*** Texto fornecido ***
Segunda-feira, 8 de julho de 2013 - 11h41
Vinício Carrilho Martinez (Dr.)[1]
Poder não é algo de fácil definição, por ser multifacetado, pluridimensional, envolver diversos agentes e interesses muito diferentes e por vezes antagônicos, contraditórios. Entretanto, pode-se dizer que o poder sempre se expressa como relação.
Por si, a expressão Poder Social já indica que o poder pertence ao grupo social, que é compartilhado pela sociedade; provém de uma forma tradicional de poder nas sociedades primitivas, tal como analisado pelo antropólogo Pierre Clastres (1990).
Em sentido semelhante, ao retomar a Polis, a vita ativa e depois o ideal republicano clássico, Hanna Arendt – uma filósofa e escritora judia e alemã, perseguida pelos nazistas e exilada nos EUA – nos diz que a política e o poder precisam se alimentar de urbanidade, civilidade, convivialidade, sociabilidade: “Pois a polis era para os gregos, como a res publica para os romanos, em primeiro lugar a garantia contra a futilidade da vida individual, o espaço protegido contra essa futilidade e reservado à relativa permanência, senão à imortalidade, dos mortais” (Arendt, 1991, p. 66).
***
* Descrição do exercício *
Por favor, retorne sem alterações o trecho do texto acima sobre o poder, começando em "Em sentido semelhante, ao" e seguindo até "1991, p. 66).".
*** Dados fornecidos ***
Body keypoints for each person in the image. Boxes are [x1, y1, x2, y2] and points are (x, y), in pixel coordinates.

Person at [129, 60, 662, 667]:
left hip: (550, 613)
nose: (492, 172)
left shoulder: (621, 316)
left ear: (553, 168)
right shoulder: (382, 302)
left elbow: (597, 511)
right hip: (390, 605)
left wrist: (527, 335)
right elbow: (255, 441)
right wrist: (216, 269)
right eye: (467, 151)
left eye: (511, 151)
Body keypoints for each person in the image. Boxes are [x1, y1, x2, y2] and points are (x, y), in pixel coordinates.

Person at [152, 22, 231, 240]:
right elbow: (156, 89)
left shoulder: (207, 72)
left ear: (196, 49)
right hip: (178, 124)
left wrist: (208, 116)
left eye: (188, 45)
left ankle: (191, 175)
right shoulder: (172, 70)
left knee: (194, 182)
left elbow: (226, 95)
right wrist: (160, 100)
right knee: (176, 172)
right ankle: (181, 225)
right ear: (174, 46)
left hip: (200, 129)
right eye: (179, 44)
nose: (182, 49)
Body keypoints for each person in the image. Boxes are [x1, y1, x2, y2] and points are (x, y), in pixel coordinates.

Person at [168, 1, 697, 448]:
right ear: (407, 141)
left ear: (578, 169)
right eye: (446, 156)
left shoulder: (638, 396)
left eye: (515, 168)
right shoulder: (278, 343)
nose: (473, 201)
***
*** Dados fornecidos ***
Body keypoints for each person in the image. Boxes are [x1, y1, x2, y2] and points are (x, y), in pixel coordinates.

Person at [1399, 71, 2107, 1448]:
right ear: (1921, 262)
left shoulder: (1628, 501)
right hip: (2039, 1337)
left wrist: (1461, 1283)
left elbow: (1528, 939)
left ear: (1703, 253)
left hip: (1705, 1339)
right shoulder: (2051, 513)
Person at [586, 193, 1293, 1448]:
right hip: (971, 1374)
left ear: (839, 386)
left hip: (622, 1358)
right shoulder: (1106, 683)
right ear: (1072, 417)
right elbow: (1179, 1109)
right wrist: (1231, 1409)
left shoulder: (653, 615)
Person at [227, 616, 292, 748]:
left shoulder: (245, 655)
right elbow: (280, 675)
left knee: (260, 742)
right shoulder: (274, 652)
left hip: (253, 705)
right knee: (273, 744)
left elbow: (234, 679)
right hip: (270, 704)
***
* Resposta escrita *
Em sentido semelhante, ao retomar a Polis, a vita ativa e depois o ideal republicano clássico, Hanna Arendt – uma filósofa e escritora judia e alemã, perseguida pelos nazistas e exilada nos EUA – nos diz que a política e o poder precisam se alimentar de urbanidade, civilidade, convivialidade, sociabilidade: “Pois a polis era para os gregos, como a res publica para os romanos, em primeiro lugar a garantia contra a futilidade da vida individual, o espaço protegido contra essa futilidade e reservado à relativa permanência, senão à imortalidade, dos mortais” (Arendt, 1991, p. 66).